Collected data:
>>>
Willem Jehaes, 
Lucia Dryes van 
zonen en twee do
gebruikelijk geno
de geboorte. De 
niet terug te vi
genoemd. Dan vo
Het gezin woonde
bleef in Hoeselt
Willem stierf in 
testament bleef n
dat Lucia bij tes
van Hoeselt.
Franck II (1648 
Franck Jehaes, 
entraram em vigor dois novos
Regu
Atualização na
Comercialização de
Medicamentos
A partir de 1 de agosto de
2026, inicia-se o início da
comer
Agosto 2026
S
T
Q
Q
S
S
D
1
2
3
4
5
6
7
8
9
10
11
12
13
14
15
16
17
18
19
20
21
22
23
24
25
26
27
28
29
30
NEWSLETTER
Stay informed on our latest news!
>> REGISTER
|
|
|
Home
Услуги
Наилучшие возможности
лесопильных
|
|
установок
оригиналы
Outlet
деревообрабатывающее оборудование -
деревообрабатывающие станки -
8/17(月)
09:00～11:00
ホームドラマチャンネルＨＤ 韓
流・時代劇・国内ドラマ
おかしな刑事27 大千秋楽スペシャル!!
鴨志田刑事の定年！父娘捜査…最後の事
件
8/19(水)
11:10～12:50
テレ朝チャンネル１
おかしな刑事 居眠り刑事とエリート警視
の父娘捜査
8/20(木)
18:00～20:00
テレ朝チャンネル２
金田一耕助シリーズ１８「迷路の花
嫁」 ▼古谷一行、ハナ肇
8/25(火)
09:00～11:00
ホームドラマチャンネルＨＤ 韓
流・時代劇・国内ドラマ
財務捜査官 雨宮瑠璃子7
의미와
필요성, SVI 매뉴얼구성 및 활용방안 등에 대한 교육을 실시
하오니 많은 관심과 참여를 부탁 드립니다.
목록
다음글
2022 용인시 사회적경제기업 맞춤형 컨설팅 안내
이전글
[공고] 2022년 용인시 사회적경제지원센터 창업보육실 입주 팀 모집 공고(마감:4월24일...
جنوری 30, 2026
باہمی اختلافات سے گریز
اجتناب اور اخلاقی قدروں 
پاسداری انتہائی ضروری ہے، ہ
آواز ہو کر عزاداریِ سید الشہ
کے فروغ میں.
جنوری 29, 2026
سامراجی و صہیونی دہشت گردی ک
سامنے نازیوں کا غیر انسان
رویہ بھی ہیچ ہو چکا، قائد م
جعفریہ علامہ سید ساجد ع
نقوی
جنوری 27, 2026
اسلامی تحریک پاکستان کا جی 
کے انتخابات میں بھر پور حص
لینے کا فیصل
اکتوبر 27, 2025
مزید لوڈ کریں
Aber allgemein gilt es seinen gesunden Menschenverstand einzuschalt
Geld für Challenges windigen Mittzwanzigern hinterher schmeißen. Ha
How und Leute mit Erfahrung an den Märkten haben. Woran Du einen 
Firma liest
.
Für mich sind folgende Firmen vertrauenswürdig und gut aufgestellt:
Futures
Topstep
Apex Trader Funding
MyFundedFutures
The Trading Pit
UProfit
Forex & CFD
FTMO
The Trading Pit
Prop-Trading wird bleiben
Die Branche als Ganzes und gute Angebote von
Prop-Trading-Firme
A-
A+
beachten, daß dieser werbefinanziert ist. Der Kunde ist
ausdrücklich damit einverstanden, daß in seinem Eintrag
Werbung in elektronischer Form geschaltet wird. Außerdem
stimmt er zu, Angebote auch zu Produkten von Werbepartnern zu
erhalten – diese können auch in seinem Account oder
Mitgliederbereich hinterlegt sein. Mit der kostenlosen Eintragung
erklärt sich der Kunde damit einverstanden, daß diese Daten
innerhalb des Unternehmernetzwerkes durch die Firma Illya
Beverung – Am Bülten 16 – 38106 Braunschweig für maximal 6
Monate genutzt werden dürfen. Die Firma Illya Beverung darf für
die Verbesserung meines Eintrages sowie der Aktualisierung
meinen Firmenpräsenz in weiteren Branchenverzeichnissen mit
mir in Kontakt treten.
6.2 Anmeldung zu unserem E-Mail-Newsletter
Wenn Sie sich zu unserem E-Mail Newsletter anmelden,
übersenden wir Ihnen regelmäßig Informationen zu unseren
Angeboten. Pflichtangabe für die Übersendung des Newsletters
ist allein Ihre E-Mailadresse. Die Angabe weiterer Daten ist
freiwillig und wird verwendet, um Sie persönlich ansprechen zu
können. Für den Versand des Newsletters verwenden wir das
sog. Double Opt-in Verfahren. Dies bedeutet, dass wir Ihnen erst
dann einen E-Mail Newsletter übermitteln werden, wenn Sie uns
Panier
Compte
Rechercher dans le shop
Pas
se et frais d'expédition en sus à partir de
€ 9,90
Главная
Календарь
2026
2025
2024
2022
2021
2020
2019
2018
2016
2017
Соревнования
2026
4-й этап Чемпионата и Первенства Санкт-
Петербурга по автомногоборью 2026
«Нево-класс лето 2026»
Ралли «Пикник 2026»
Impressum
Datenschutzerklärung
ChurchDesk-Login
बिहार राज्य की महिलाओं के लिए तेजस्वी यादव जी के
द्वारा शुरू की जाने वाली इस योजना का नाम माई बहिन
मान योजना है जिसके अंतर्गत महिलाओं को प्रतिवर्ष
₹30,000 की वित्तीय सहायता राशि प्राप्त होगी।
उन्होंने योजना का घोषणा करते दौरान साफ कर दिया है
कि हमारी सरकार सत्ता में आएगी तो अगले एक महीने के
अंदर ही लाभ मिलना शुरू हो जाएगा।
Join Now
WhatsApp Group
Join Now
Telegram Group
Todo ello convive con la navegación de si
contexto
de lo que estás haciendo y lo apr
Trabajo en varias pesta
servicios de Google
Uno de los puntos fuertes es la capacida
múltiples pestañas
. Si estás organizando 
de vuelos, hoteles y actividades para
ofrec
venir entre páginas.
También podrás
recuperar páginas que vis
<<<
**Required work:** In the data above, copy every line where the string "seinem" appears.

**Exercise result:**
ausdrücklich damit einverstanden, daß in seinem Eintrag
erhalten – diese können auch in seinem Account oder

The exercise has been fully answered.